We would also encourage notice of certain work to be given with even more time, especially for work that will cause a long interruption. For example, requiring 72 hours’ notice before shutting off a building’s water for six hours may make sense, whereas giving 72 hours’ notice of elevator repair work that will take six weeks may not. Each time there is a service interruption tenants have to make arrangements that can include anything from getting groceries ahead of time to finding alternate childcare. The more onerous the interruption, the more difficult the adjustments for tenants. Notice gives elderly and disabled clients an opportunity to plan around the work or to propose alternative dates. Oftentimes, tenants need to make arrangements with family, friends, and social workers to assist with moving furniture or even temporary relocation for repairs to be done. Additionally, the law should require specifics about the repairs being done to the apartment; otherwise tenants face harassment in the form of never-ending repairs.
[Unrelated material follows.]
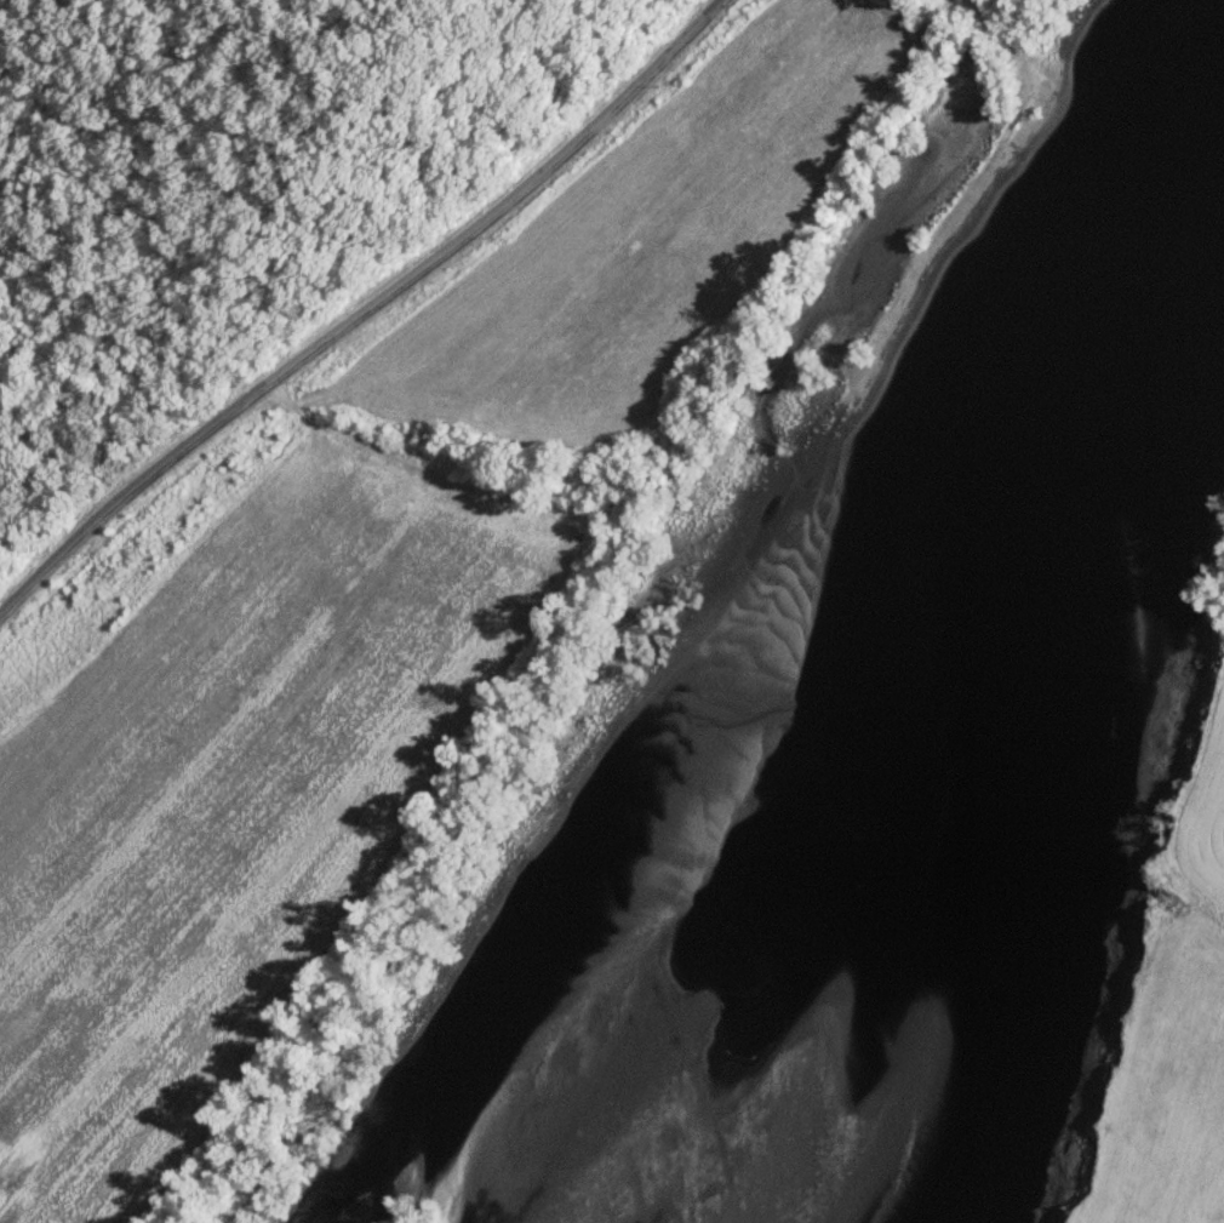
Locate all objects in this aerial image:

Specifics about the repairs should include the work being done, which violations the work addresses (if any), the proposed date(s) or work, and the duration and completion dates of the work.
To encourage environmental friendliness, we recommend that the notices be printed on half pages, or 4 ¼ by 5 ½ inches. We also suggest that the notice be written in the neighborhood’s most common second language on the back, so that non-English language speakers are also adequately warned of pending work.
Int. No. 289 would require applications at HPD to be provided in additional languages. This requirement is crucial to ensure that all New Yorkers have equal access to opportunities afforded by HPD. Language barriers greatly disadvantage those who do not speak, read or write English and taking this into account is a significant step in equalizing our society. We encourage all agencies to be required to provide all information in multiple languages and commend the Council for requiring it in this context. We also encourage the City to mandate that this and other information be available online.
Finally, Int. No. 433-A would require that certain electrical outlets have safety covers in public areas. If such a measure would ensure that humans and animals have a safer environment, we support the passage of this bill. Assuming exposed outlets pose a real danger, we dorequest that it be considered a C violation, as opposed to a B violation, particularly as outlet covers are a fairly cost effective way of keeping everyone safe.
We welcome the opportunity to further discuss or comment on these matters in the future. Thank you for the opportunity to testify today.
Kamilla Sjödin, Associate Director, Housing Law, NYLAG
1 For full disclosure, I am a former counsel to the New York City Council Committee on Housing and Buildings and the, at that time, Subcommittee on Public Housing.